- **WHAT IS NEEDED**
Show all the lines in the data below that include the word "followed".

(Saved entries)
● ● ● ●

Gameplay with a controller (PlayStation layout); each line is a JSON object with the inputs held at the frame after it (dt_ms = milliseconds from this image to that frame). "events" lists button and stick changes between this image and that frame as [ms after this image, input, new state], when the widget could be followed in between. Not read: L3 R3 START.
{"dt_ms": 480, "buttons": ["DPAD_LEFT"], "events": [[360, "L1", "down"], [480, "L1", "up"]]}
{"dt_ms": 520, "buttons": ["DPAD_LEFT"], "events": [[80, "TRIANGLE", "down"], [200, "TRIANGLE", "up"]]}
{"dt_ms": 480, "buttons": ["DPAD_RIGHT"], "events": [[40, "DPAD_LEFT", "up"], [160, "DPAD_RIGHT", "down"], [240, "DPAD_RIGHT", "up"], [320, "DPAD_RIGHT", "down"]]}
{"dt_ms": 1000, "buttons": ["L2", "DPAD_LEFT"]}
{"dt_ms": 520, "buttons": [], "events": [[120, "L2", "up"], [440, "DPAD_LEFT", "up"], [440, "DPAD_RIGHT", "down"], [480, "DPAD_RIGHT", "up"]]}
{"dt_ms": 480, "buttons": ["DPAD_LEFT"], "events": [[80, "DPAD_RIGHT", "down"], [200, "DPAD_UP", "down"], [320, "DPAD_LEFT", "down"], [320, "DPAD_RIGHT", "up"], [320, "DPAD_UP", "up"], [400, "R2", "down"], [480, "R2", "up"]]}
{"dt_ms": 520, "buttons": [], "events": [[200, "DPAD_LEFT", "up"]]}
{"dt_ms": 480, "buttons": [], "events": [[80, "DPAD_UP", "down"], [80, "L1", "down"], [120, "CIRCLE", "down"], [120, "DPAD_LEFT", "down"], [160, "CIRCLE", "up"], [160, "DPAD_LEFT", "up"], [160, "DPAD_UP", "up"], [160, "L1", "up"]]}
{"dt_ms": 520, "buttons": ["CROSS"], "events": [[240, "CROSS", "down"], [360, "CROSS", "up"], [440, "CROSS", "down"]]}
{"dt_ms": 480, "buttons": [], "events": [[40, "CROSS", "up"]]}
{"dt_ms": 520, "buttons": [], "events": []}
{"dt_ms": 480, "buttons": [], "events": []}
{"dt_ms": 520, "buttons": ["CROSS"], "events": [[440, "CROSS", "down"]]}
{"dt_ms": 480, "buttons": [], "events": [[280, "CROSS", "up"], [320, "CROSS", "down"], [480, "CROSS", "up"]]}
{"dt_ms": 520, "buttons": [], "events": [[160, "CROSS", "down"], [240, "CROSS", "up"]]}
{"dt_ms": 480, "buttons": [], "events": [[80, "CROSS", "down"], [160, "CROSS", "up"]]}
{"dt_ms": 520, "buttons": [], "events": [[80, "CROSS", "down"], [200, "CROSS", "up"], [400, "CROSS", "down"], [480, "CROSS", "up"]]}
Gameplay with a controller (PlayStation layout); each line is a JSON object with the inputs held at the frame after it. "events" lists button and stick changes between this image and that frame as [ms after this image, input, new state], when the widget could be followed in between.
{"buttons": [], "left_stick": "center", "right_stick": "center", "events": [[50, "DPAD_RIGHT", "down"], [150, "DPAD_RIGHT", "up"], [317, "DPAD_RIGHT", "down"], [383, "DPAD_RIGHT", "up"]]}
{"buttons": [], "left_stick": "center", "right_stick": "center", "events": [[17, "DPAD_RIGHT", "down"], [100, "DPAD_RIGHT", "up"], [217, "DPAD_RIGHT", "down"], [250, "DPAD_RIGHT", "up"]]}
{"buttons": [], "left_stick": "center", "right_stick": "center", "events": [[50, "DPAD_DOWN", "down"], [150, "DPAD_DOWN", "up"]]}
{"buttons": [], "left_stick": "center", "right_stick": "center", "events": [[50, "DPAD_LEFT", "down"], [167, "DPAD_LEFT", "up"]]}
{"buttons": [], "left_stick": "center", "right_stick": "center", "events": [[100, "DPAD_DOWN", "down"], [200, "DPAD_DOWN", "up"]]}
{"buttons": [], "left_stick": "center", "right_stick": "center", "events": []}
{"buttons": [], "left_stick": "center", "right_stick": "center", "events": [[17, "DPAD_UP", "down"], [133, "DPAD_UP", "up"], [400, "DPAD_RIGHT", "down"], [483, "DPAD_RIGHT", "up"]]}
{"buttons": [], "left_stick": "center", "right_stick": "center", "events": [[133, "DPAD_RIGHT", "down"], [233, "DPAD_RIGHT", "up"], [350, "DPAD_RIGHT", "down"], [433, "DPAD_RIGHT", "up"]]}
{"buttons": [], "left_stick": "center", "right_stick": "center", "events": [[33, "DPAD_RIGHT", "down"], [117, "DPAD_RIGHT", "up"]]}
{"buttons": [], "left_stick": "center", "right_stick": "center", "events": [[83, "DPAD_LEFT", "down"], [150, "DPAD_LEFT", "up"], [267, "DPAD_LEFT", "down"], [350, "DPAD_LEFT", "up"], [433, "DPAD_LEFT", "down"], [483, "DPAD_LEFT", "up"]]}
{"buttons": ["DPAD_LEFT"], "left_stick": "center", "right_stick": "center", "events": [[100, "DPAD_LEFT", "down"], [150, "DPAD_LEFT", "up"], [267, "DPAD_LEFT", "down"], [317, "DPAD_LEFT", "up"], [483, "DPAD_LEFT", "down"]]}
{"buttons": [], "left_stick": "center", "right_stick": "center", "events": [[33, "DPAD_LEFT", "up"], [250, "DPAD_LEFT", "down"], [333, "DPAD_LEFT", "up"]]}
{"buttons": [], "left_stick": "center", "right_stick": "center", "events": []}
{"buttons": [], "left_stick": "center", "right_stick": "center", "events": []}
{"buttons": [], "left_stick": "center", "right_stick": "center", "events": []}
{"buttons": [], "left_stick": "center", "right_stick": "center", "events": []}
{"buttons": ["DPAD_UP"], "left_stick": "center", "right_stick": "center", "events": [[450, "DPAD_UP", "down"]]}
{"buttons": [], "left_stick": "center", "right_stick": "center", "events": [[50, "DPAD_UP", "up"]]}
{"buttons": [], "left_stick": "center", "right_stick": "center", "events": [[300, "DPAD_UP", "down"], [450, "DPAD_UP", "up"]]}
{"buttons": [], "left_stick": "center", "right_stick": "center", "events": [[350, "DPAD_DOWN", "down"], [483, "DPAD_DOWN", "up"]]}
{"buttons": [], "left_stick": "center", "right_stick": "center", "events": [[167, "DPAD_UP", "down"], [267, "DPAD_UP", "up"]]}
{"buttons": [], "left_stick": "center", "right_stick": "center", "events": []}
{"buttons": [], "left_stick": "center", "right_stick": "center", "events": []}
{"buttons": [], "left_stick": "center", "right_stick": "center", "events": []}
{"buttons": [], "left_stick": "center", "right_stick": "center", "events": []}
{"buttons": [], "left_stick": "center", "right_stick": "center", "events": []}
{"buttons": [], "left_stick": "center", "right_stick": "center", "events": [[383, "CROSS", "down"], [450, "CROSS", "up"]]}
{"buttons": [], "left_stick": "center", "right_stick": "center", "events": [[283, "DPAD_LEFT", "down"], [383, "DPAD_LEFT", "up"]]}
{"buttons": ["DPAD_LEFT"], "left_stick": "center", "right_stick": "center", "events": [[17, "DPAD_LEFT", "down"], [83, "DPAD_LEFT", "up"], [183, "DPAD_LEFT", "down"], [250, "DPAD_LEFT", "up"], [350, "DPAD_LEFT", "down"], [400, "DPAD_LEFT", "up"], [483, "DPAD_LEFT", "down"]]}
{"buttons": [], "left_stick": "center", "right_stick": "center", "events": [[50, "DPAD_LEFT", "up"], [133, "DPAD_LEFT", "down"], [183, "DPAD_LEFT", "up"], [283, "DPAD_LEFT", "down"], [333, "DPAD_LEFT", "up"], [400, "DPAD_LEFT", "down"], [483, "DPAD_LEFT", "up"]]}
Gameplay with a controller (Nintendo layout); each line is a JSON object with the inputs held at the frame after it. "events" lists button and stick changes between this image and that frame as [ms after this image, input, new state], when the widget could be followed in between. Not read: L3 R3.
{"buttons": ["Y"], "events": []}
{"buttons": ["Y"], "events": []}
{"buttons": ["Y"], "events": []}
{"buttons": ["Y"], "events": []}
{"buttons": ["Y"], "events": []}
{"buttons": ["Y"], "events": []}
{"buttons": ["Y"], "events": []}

● ● ● ●

- **RESULT**
Gameplay with a controller (PlayStation layout); each line is a JSON object with the inputs held at the frame after it (dt_ms = milliseconds from this image to that frame). "events" lists button and stick changes between this image and that frame as [ms after this image, input, new state], when the widget could be followed in between. Not read: L3 R3 START.
Gameplay with a controller (PlayStation layout); each line is a JSON object with the inputs held at the frame after it. "events" lists button and stick changes between this image and that frame as [ms after this image, input, new state], when the widget could be followed in between.
Gameplay with a controller (Nintendo layout); each line is a JSON object with the inputs held at the frame after it. "events" lists button and stick changes between this image and that frame as [ms after this image, input, new state], when the widget could be followed in between. Not read: L3 R3.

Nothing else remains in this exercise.